I think it's okay to be relieved, to feel pride, to be happy. I would have loved to have been there to hear them saying the pledge outside of the White House last night. But I have a bit of a knee-jerk reaction when I see people dancing in the streets over what is essentially an act of war, no matter how justified that act may be. I remember feeling the (fear-fueled) solidarity that came after the attacks, as I'm sure many others in the US do. But I also remember how that sense of patriotism can be skewed into something not so pleasant.

I re-tweeted the lovely Emma Caulfield last night, some silly thing about Obama's hail mary pass. But I later deleted it because I didn't like what she said about kicking ass. I don't think she meant it in the same way Toby Keith talks about putting boots in people's asses, but I just didn't like the way it sounded. I don't subscribe to that Toby Keith type of mentality, and even though very few people actually read my twitter, I don't want anyone to assume that I do.

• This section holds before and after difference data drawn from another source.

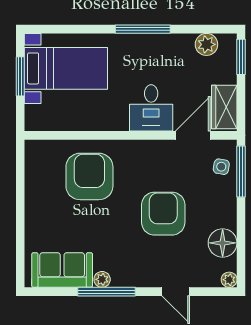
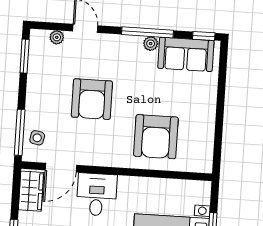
floor lamp: (223, 243) -> (40, 69), removed
window: (241, 256) -> (25, 56), added
plant: (229, 280) -> (57, 37), moved
window: (44, 292) -> (204, 36), added

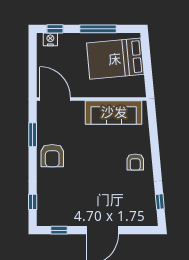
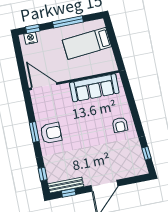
bed: (115, 59) -> (87, 43), width x0.67
window: (33, 135) -> (34, 132), moved
armchair: (52, 156) -> (51, 133), turned -90
bench: (57, 220) -> (66, 185), added

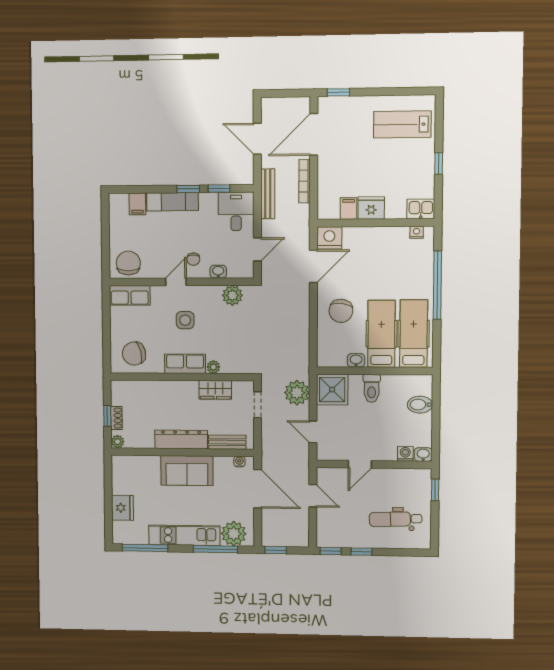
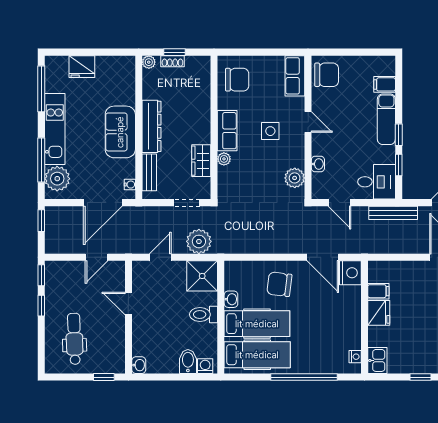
bookcase: (305, 181) -> (405, 249), removed
chair: (193, 259) -> (330, 139), removed
chair: (134, 354) -> (237, 80), turned 103
washing machine: (405, 454) -> (205, 366), moved, turned -90

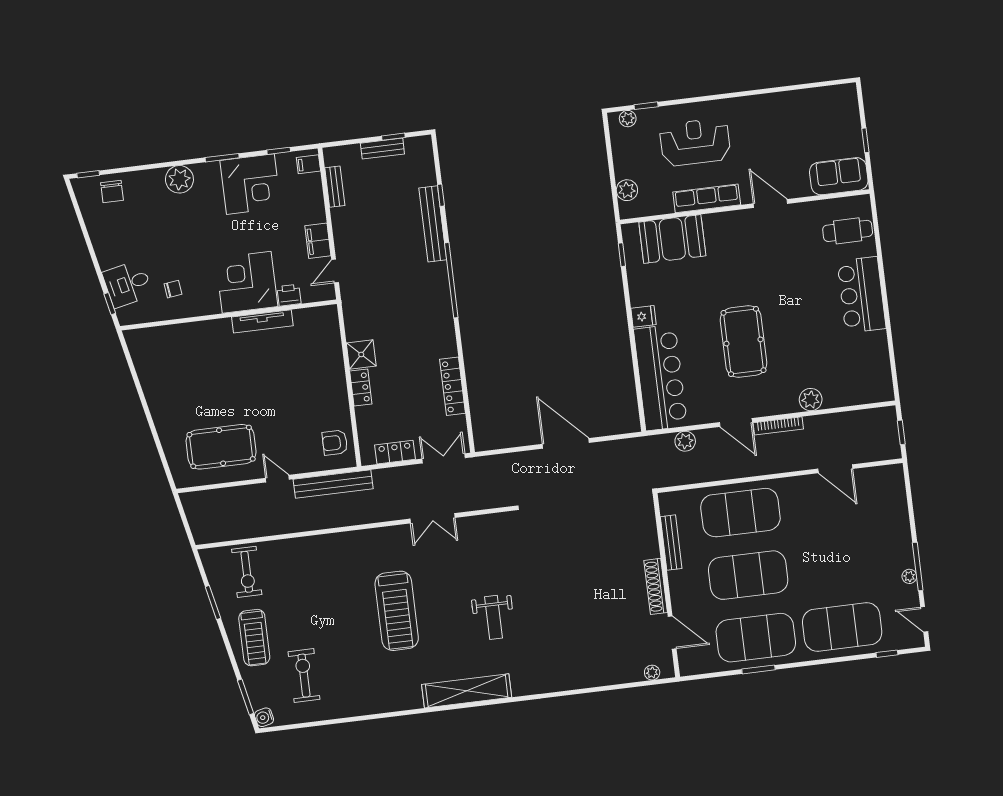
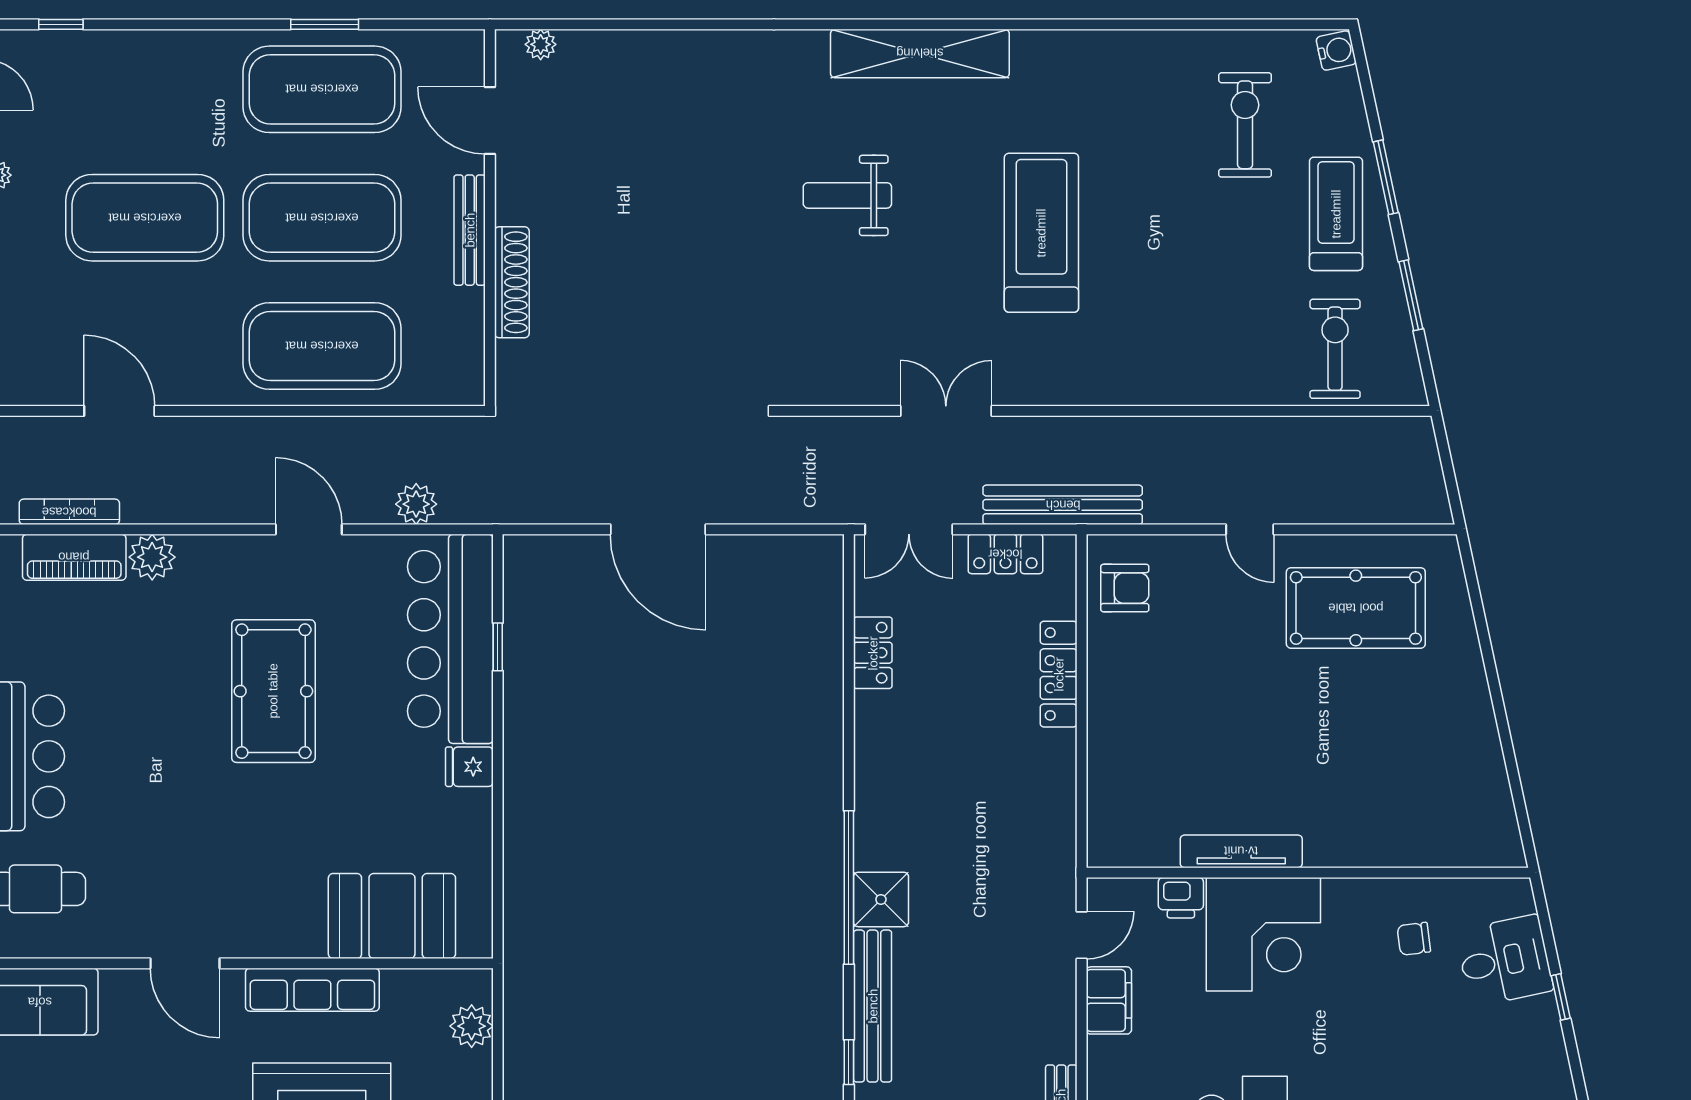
window: (622, 255) -> (498, 647), moved
window: (110, 304) -> (1561, 997), moved
shower: (361, 354) -> (881, 899), moved
locker: (453, 386) -> (873, 653), width x0.66
locker: (361, 388) -> (1059, 674), width x1.53
piano: (849, 395) -> (74, 557), added
bookcase: (778, 426) -> (69, 512), moved
bench: (333, 484) -> (1063, 505), moved
bench: (671, 543) -> (470, 230), moved
shoe rack: (656, 586) -> (512, 282), moved
weight bench: (493, 617) -> (847, 195), turned -90
exercise mat: (842, 627) -> (145, 218), moved
exercise bike: (304, 676) -> (1245, 125), turned 180
window: (246, 697) -> (1386, 177), moved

So essentially, this is just me rambling. Sure we had a small, but late-coming, victory last night. And hopefully our country and everyone who needs it gets the closure that has long been sought. But as the late great MJ said, if you want to make the world a better place, you have to take a look at yourself.

Just FYI, I have many reservations about posting this, because whenever I talk politics I always look back on it and feel like I could have said whatever I was thinking in about a thousand different (and better) ways and also later feel like I've left tons of stuff out, but whatever, I'm going for it this time.